Byavisa Sandefjord
- Type: Weekly newspaper (2010-2016); biweekly (2016-2018)
- Founder: Sverre Aamodt
- Editor: Marianne Henriksen
- Founded: 4 May 2010
- Ceased publication: 5 December 2018
- Language: Norwegian Bokmål
- City: Sandefjord
- Country: Norway
- Circulation: 21,600 (as of 2016)
- Readership: 53,000 (2013); 26,000 (2014)
- Website: byavisa.sandefjord.no (defunct)

= Byavisa Sandefjord =

Free newspaper in Sandefjord, Norway

Byavisa Sandefjord (Sandefjord City Paper), known as Vestfold Blad (Vestfold Paper) until 2014, was a local free newspaper in Sandefjord, Norway. Owned by the media conglomerate Content Media, the paper was published weekly and later biweekly, and competed with Sandefjords Blad. Founded in 2010, Byavisa Sandefjord ran on deficits for most of its existence, before 2018, when the paper was shut down.

==History==
===As Vestfold Blad===
The weekly newspaper Vestfold Blad was created by Sverre Aamodt in May 2010—with assistance from Kjell Arne Bratli and Sandefjords Blad journalist Marianne Henriksen—to service Vestfold county, with its first issue being published on 4 May 2010. In December 2010, they bought out the boating specialist paper Båtavisa, with co-founder Joyce Christine Øksenholt continuing as editor under the new management.

In January 2012, Tønsbergs Blad journalist Lars Døvle Larssen uncovered the paper's connections to the evangelical Brunstad Christian Church. Kåre Johan Smith, missionary and leader of the church, was connected to the company with the largest shares in the paper, Tritoria Investments, which held 80%. The company was largely owned by two people, Øivind and Jan Lindstad, the second of which was a trustee of the church in Østfold, with minor ownership by Smith himself. When questioned about the ownership, Aamodt answered that he didn't feel it relevant to enquire about the investors' religious background, noting that he also did not do so for any of his employees. Editor Henriksen commented that the paper adhered to principles of editorial independence, regardless of ownership. She further added that they were not trying to hide their connection, and that the articles in Tønsbergs Blad were written to mislead readers: "a lie repeated often enough becomes truth".

===New ownership===
In its three years of publication, Vestfold Blad suffered heavy economic losses, running a deficit of around . Consequently they were acquired in March 2014 by media conglomerate Content Media (Note: At the time of acquisition, they were known as Lundquist Media, before changing their name in 2015.) who were already owners of several city papers in Western Norway. Now publishing only in Sandefjord, Tjølling and Stokke, the paper competed directly with Sandefjords Blad, whose editor in chief Jan Roaldset stated their intention to go on the offensive.

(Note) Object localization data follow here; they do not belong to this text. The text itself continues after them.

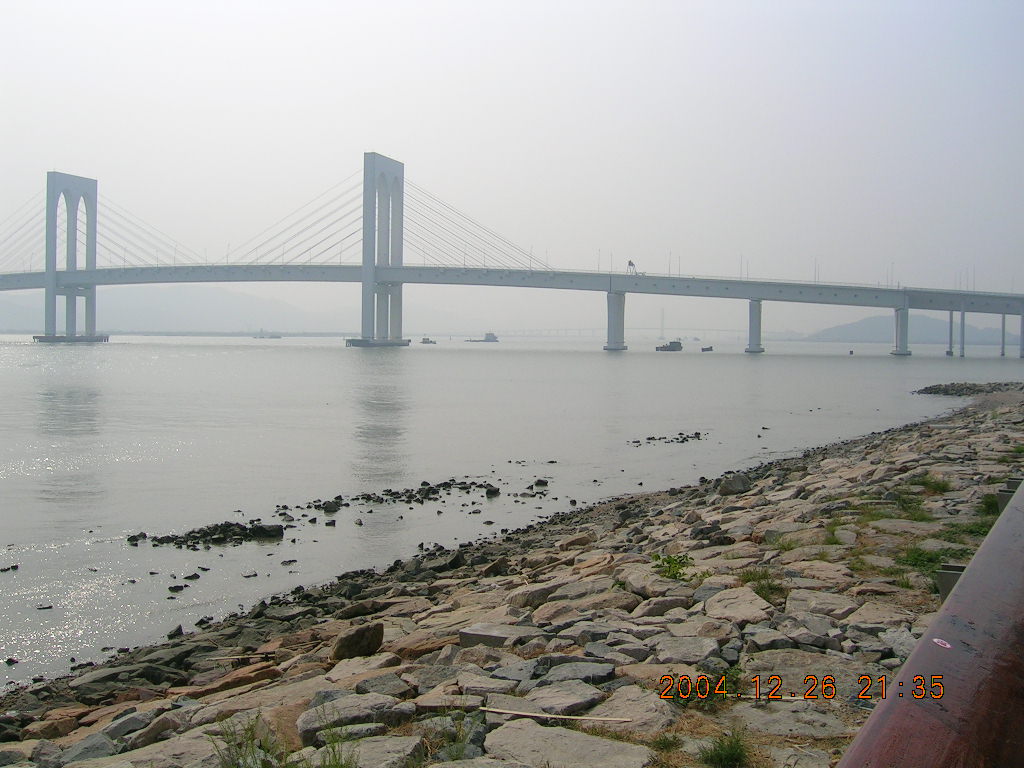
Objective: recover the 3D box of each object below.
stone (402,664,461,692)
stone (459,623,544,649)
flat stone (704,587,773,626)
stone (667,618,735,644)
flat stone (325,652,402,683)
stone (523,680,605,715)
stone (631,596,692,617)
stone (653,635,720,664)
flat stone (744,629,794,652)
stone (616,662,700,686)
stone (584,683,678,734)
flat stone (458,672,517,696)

Following further deficits after its acquisition, the city papers for Sandefjord and Tønsberg, both owned by the same company, were moved to the same premises in August 2016, in addition to both changing from weekly to biweekly publication three months later in November. When asked if the reduction was temporary, general manager Bjørn Larsen commented that it would likely continue through 2017. Less than half a year later, Byavisa Tønsberg moved back to their offices in Torvgaten in Tønsberg in January 2017, after it was bought back by the original owners, Vibeke and Christer Lundquist. Byavisa Sandefjord remained in the hands of Content Media.

===Cessation===
On 5 December 2018, Byavisa Sandefjord published its final issue. Citing lack of funding from advertisers, the closing of the publication was announced by staff on Facebook on 12 December. This followed the cessation of the local papers in Sarpsborg and Fredrikstad, leaving Content Media with just two left, Byavisa Moss and Byavisa Drammen. These later went bankrupt in January 2019 and October 2020, respectively.